[Transcribed page contents]
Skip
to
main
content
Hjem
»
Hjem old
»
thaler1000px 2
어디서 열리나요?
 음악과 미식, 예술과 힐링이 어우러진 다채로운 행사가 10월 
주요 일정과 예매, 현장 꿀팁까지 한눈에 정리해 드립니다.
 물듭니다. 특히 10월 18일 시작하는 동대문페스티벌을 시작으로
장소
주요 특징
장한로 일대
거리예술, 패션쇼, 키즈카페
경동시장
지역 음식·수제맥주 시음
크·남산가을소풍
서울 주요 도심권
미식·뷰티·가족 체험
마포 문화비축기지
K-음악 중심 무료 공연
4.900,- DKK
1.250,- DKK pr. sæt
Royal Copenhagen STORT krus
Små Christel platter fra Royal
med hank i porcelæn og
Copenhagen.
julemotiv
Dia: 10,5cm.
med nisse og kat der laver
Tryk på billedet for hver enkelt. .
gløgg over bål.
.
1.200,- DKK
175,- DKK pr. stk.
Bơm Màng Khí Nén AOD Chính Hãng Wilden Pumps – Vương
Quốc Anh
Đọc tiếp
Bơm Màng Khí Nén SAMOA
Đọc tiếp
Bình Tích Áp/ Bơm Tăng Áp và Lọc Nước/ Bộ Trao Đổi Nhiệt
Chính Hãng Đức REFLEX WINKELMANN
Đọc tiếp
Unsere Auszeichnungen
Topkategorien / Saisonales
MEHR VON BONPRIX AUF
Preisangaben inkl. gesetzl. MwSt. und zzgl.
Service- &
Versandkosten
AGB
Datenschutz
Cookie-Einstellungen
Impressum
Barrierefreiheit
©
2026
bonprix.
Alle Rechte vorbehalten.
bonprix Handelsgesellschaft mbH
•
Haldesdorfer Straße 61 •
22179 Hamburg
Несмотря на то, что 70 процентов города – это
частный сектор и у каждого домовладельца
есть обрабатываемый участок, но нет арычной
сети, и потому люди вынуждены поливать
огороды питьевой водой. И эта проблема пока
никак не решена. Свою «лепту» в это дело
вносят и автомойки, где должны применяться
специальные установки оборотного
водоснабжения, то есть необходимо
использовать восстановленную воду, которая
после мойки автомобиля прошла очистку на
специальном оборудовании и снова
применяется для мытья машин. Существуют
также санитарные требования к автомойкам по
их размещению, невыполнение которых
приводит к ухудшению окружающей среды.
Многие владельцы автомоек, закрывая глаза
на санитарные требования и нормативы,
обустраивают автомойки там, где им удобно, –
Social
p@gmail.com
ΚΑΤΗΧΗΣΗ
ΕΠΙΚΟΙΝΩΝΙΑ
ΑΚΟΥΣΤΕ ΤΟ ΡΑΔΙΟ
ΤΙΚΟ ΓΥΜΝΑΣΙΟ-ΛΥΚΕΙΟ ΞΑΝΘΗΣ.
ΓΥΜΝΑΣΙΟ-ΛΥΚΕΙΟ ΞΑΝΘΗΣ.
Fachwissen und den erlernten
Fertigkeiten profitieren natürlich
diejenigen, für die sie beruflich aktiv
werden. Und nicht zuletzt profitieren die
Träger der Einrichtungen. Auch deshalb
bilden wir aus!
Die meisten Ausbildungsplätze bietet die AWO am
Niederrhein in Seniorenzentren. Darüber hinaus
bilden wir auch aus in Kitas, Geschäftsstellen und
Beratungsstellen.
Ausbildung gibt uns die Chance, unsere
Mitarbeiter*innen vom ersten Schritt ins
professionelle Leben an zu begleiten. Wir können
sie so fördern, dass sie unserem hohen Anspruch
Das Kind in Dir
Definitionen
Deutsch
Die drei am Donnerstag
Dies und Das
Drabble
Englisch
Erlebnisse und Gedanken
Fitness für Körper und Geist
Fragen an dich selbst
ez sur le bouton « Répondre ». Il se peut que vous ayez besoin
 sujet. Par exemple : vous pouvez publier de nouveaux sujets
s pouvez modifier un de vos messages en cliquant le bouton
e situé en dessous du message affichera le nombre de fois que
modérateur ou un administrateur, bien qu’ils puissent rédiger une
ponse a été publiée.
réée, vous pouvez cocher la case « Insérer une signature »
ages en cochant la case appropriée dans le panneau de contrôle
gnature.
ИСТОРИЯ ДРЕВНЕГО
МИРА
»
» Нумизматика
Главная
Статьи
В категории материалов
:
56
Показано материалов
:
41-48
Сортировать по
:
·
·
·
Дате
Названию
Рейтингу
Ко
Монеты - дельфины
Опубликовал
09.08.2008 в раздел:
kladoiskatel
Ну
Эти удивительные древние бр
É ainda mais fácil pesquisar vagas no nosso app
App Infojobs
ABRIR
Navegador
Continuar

_Activity_.
Among the lines above, please find those with "profitieren" and copy them.

_Output of the task_.
Fertigkeiten profitieren natürlich
werden. Und nicht zuletzt profitieren die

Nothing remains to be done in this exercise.